Türk ekonomisinin normal bir zemine oturamadığını söyleyen Milli Yol Partisi Genel Başkanı Remzi Çayır, “20 Yılın sonunda böyle olmamalıydı. 20 yıllık bir iktidarın Türkiye’yi getirdiği yer, bu nokta olmamalıydı. Türk milletinin, yüksek tansiyonla düşük tansiyon arasında sıkışmış vaziyette. Biliyorsunuz ki yüksek tansiyon bir bedene girdiğinde tahribat yapar. Sonradan sizin tansiyonu düşürmeniz ne yazık ki o tahribatı yok edememektedir” diye konuştu.
“SÜRDÜRÜLEBİLİR BİR SİSTEM DEĞİL”
Çayır konuya ilişkin açıklamasının devamında, “Her ne kadar hükümet, yeni tedbirler diye korumacı ve emredici serbest piyasayla ilgisi olmayan argümanları kullanıyorsa da bu uzun süreli sürdürülebilir bir sistem değildir. Üretim olmayınca, adalet olmayınca, güven olmayınca ekonominin düzelmesini beklemek, stabilize hale gelmesini ummak saflık olur. Türkiye, her açıdan normalleşmek zorundadır. 20 yıllık iktidarın Türk milletini getirdiği yer, belirsizlik, umutsuzluk ve kaostur. Günübirlik iyileşmeler, piyasaların hop oturup hop kalkması, reel sektörün önünü görememesi, ekonomik açıdan karanlık bir tablodur” ifadelerini kullandı.

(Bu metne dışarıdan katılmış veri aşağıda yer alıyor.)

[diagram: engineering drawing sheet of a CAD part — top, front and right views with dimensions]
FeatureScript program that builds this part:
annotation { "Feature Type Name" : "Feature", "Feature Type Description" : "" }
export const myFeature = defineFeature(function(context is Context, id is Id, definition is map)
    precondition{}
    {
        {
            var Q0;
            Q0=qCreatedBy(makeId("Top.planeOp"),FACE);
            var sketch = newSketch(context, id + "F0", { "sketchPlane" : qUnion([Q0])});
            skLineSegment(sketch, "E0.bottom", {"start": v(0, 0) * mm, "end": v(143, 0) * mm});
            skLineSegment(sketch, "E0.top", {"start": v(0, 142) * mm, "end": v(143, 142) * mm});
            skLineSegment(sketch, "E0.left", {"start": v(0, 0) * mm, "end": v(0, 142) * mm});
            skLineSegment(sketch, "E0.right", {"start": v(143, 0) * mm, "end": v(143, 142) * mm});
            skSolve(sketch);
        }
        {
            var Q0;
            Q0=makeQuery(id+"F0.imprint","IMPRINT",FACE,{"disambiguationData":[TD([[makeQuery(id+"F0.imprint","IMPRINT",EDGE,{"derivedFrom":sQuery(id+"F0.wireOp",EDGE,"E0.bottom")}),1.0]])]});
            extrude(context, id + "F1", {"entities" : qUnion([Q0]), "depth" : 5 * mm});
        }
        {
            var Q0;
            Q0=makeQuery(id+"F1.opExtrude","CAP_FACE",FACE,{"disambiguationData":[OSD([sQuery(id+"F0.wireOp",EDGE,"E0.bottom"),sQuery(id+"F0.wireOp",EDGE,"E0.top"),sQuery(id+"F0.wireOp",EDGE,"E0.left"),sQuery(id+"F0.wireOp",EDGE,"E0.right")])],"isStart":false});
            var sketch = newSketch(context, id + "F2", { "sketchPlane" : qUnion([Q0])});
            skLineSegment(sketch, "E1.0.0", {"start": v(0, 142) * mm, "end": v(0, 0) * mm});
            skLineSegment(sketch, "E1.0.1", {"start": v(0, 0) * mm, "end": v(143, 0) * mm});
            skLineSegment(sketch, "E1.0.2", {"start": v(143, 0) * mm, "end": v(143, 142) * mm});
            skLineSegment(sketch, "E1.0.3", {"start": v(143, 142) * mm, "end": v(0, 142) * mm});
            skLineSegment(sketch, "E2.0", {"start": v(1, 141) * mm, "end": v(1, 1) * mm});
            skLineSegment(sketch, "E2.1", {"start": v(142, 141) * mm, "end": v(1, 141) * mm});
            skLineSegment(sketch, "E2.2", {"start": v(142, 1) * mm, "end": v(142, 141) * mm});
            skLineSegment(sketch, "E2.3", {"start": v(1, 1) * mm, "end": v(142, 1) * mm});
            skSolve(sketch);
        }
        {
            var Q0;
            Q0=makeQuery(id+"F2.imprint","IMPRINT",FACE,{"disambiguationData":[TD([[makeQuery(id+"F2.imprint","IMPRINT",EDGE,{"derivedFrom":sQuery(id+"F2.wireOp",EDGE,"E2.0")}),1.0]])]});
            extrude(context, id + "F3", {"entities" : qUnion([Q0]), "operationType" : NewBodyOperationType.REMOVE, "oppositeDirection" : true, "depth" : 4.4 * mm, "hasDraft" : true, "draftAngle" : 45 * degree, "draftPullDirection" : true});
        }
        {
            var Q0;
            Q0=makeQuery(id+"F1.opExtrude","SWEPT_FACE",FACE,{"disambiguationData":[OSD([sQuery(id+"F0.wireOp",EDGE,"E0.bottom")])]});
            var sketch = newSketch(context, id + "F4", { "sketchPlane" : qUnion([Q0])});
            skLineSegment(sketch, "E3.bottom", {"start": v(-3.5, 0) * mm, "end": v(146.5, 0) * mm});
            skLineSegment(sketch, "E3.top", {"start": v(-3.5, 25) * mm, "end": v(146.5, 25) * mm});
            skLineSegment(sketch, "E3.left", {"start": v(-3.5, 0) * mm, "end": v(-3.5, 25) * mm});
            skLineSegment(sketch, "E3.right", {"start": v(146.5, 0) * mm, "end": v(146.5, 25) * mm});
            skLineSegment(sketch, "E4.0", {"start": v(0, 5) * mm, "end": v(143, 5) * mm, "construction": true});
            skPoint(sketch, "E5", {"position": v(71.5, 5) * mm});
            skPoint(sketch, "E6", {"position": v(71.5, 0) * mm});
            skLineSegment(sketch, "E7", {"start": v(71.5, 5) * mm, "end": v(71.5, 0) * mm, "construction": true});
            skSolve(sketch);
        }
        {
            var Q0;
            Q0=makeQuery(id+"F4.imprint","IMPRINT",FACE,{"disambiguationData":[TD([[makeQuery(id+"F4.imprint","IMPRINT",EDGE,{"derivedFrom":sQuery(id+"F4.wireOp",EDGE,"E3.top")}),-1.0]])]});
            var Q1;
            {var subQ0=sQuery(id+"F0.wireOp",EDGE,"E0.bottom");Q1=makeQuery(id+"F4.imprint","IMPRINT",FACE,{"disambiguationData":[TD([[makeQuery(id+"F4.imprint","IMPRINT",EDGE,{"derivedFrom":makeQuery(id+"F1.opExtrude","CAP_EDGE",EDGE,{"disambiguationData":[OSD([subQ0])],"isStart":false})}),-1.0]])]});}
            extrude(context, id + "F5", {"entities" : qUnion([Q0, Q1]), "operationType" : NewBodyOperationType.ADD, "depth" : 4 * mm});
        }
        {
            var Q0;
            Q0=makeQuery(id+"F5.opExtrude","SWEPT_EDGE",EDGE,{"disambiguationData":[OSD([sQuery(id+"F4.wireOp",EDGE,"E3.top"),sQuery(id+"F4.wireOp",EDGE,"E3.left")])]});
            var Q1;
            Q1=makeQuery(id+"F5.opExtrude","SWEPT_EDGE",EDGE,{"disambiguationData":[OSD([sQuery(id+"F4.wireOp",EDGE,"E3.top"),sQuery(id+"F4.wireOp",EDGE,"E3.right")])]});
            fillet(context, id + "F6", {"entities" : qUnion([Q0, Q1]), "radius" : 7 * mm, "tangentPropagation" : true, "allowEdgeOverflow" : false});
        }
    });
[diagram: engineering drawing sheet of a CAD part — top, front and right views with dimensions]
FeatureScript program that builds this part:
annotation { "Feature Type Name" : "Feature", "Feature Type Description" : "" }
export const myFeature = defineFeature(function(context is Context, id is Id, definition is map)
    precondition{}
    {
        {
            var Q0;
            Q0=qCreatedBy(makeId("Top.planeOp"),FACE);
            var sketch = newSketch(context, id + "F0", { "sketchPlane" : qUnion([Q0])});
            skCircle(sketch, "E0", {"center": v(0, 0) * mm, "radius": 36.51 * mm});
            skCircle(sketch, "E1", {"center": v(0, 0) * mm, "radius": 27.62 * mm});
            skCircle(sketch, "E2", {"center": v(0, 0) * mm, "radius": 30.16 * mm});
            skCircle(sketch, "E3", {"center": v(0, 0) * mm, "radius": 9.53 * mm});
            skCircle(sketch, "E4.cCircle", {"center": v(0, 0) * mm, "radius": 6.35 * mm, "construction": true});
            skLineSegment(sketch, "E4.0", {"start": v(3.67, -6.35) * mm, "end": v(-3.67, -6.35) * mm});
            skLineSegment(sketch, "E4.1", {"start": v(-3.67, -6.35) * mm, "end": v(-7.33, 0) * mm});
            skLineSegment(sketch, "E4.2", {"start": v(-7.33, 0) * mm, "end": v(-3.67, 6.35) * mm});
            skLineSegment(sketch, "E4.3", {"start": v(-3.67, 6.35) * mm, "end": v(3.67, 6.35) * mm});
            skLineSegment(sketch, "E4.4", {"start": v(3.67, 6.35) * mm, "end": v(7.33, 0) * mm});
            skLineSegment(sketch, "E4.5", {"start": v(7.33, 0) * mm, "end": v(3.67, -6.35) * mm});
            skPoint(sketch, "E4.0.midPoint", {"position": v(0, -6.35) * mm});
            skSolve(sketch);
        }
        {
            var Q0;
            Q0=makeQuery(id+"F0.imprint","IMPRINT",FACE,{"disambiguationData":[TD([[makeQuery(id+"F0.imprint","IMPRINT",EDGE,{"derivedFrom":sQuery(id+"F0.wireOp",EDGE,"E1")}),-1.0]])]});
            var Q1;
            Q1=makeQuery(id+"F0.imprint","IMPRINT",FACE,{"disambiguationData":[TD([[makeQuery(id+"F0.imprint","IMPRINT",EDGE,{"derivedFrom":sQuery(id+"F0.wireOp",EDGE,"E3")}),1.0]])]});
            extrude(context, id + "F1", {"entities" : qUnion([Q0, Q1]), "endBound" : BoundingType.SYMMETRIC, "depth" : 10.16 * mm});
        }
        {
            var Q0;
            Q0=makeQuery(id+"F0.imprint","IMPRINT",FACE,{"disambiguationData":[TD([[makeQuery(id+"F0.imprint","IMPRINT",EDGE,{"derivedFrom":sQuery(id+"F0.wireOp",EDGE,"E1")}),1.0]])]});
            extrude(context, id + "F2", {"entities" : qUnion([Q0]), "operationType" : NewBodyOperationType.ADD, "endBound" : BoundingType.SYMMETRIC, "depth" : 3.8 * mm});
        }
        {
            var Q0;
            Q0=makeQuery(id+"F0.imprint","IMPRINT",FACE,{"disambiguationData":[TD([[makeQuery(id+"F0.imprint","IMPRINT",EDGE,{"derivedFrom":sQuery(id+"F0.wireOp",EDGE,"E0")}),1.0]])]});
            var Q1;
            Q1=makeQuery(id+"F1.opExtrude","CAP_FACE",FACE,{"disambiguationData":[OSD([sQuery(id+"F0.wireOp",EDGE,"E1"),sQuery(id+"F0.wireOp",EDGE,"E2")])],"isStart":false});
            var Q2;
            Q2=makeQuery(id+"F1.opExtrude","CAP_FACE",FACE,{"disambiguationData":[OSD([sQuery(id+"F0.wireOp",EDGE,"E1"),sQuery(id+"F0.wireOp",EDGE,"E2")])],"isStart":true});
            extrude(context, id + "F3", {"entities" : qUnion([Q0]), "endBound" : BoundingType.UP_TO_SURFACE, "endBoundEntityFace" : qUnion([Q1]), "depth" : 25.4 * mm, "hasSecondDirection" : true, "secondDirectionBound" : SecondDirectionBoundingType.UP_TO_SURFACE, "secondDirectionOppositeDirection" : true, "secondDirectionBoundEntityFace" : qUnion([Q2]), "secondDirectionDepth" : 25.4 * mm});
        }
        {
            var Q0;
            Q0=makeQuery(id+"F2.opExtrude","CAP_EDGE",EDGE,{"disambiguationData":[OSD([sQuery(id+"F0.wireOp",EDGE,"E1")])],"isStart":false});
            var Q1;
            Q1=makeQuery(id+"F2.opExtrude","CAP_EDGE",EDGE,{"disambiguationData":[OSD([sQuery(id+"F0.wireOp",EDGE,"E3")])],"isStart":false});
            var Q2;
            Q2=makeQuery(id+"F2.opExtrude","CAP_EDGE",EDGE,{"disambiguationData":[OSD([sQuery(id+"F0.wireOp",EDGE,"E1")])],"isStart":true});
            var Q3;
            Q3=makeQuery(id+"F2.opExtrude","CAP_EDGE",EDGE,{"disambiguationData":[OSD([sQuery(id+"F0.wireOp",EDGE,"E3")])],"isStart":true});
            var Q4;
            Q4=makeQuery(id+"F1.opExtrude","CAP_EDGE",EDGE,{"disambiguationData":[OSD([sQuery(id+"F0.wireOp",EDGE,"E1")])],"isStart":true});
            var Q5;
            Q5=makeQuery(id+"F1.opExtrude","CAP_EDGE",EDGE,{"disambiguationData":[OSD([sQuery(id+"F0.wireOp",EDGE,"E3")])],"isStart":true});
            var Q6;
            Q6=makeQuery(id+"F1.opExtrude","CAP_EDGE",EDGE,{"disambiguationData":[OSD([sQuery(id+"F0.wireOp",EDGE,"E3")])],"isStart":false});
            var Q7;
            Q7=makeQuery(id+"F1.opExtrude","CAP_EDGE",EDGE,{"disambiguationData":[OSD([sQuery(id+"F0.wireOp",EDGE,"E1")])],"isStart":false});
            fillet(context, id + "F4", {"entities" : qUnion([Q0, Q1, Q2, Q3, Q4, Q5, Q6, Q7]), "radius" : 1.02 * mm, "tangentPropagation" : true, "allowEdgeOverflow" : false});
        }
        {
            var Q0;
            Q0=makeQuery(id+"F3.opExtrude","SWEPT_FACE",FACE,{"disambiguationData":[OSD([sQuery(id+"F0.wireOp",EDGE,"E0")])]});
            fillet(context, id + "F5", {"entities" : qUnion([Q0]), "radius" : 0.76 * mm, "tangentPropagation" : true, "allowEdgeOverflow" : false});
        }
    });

“HER İKTİDARIN BİR SONU VARDIR”
Türkiye’nin yeni bir siyasi anlayışa, yeni bir ekonomik anlayışa ve insan odaklı bir anlayışa ihtiyacı olduğunu vurgulayan Remzi Çayır, “Bunun için Milli Yol’u kurduk, milletle kucaklaştıracağız. Milletimizin, Milli Yol’un sesine, açılımına, projelerine ihtiyacı olduğunu bildiğimiz için yola çıktık. Her iktidarın, doğumu, bir ömrü ve bir sonu vardır. Görünen o ki iktidar yorgun, iktidar ayrı renkleri bir görmektedir. Dolayısıyla da yorgun bir bedene yorgun bir umuda sahiptir. Türkiye’nin bizim gibi insanların ve bizim gibi yeni anlayışların sesine ihtiyacı vardır” diye konuştu.